__PARTS OF THE EXERCISE__:
1. Answer these questions about the Perilune text:
(a) What does Perilune use to process files?
(b) Which command should be run after the views are changed?
(c) Under which license is the gem available?
2. In one to three sentences, explain why Perilune does not care what mime-type of file it works with, according to the Perilune text.

__TEXT PASSAGE__:
######

Perilune
Perilune is a wrapper around your import/export files so you can process them on the background and don't have to worry about the orchestration around them. Perilune does not worry what mime-type of a file you are working with. It only handles orchestration around it.
It uses ActiveJob for processing and includes a WebView with some analytics. All you need is to write your own Task files that process the import or export. Perilune will take care of the rest.
Usage
How to use my plugin.
Installation
Add this line to your application's Gemfile:
gem "perilune"
And then execute:
$ bundle
Or install it yourself as:
$ gem install perilune
Configuration
Perilune is a Ruby on Rails Engine that you need to mount into your Rails Application. You may want to change default values in a custom initializer.
Configuration lets you modify two attributes. queue_name
and stats_driver
.
-
queue_name
- Perilune uses ActiveJob to process its tasks. It defaults todefault
queue and you may want to change it to dedicated queue. -
stats_driver
- Perilune usesTrifle::Stats
to track its analytics. It defaults toRedis
driver and you may want to change it to driver of your choice.
# config/initializers/perilune.rb
# frozen_string_literal: true
Perilune.configure do |config|
config.queue_name = 'test'
config.stat_driver = Trifle::Stats::Driver::Postgres.new(
ActiveRecord::Base.connection.instance_variable_get('@connection')
)
end
You can find more driver here
# config/routes.rb
namespace :admin do
# ...
mount Perilune::Engine, at: '/perilune'
# ...
end
Usage
Once you have perilune configured and mounted, you need to integrate it into your app. Remember, Perilune only helps you process files.
First run a following migration:
create_table :perilune_tasks do |t|
t.string :task_type
t.string :task_klass
t.jsonb :attrs
t.string :state
t.text :tags, array: true, default: []
t.jsonb :error_data
t.datetime :processing_at
t.datetime :processed_at
t.datetime :failed_at
t.timestamps
end
add_index :perilune_tasks, :tags, using: :gin
Then go ahead and build your views with form and controller that handles its submit. No magic here, just regular rails file input. Inside of your controller that handles form submission use Perilune::Tasks::Imports::CreateOperation
to create a task with attached file.
def import
import_operation.perform
if import_operation.success?
redirect_to root_path, notice: "Yay, good for you!"
else
redirect_to root_path, alert: "Oh no!"
end
end
def import_operation
@import_operation ||= Perilune::Tasks::Imports::CreateOperation.new(
domain: :main,
file: import_params[:file].tempfile,
task_klass: 'MyImportTask',
tags: [current_user.id],
attrs: {}
)
end
And then write your Task class.
require 'csv'
class MyImportTask
include Perilune::Tasks::Mixin
def operate
parse_csv
end
def parse_csv
CSV.parse(file, headers: true) do |row|
process_row(row: row)
end
end
def process_row(row:)
# Do whatever you need with your row.
end
end
Thats pretty much it.
Contributing
Whenever you change the views, you should run npm run build
to compile the assets.
License
The gem is available as open source under the terms of the MIT License.

######

Stored items
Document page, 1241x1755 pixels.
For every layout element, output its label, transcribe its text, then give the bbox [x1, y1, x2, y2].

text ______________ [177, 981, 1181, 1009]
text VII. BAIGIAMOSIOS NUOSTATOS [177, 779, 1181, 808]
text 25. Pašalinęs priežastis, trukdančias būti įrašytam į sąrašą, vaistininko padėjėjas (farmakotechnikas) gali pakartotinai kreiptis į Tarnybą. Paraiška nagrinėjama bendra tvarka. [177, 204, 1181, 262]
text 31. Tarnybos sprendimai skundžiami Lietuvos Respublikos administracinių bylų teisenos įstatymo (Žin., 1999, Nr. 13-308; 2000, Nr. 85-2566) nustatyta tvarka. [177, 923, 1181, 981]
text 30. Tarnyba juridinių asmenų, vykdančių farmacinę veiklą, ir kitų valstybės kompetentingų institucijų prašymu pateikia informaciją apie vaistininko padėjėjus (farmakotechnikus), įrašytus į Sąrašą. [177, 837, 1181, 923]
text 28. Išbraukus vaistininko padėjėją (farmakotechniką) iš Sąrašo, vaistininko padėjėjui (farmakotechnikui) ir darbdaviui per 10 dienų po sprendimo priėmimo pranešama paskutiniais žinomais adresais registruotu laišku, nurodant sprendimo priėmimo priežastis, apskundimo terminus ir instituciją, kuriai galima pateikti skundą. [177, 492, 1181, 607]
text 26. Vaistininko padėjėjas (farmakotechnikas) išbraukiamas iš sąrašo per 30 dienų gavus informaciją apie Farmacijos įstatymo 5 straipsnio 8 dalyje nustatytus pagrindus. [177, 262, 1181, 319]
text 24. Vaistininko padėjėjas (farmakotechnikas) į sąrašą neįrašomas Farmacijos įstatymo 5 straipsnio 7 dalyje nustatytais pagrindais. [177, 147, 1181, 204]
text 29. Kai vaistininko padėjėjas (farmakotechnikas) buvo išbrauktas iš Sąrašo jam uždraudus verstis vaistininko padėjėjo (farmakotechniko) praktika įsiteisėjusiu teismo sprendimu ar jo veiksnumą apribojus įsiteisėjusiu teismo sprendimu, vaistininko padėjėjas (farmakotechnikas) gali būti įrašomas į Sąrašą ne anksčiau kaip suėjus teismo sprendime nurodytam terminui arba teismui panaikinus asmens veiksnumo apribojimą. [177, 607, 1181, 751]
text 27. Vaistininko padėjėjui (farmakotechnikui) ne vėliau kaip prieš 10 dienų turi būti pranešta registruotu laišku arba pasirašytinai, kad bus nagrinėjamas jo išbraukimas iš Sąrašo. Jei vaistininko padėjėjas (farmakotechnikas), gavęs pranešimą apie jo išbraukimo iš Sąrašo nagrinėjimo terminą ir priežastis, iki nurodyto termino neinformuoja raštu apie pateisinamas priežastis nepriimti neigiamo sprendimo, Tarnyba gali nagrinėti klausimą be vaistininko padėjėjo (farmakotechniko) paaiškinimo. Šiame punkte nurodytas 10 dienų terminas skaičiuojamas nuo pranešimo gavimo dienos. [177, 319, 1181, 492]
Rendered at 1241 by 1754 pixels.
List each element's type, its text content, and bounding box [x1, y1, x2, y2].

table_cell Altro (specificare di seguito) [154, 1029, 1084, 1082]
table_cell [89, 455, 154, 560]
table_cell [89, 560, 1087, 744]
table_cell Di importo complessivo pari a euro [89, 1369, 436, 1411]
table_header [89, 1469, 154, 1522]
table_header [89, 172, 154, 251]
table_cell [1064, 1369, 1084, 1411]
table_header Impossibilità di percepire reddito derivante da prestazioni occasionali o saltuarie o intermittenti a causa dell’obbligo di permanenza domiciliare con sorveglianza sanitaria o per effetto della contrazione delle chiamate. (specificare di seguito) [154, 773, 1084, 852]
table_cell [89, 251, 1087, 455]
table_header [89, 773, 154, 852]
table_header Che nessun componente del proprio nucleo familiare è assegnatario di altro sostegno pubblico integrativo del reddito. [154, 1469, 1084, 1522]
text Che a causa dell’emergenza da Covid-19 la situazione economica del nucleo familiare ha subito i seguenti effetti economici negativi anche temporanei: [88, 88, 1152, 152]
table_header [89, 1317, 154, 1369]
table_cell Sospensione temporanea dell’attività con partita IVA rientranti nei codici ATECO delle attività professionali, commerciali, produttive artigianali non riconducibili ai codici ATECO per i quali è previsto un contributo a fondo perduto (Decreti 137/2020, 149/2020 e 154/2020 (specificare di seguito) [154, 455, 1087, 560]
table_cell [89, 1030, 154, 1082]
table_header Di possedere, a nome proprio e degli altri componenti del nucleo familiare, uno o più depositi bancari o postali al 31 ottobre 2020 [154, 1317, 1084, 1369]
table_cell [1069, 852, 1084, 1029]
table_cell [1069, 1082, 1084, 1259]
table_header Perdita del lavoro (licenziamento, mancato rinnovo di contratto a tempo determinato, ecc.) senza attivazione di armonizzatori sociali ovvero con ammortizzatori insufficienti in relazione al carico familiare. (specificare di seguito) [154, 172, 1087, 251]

######

__YOUR RESPONSES__:
1.
(a) ActiveJob
(b) npm run build
(c) The MIT License

2. Perilune only handles the orchestration around import and export files, so the file type does not matter to it. The work of processing the import or export is done in Task files that you write yourself.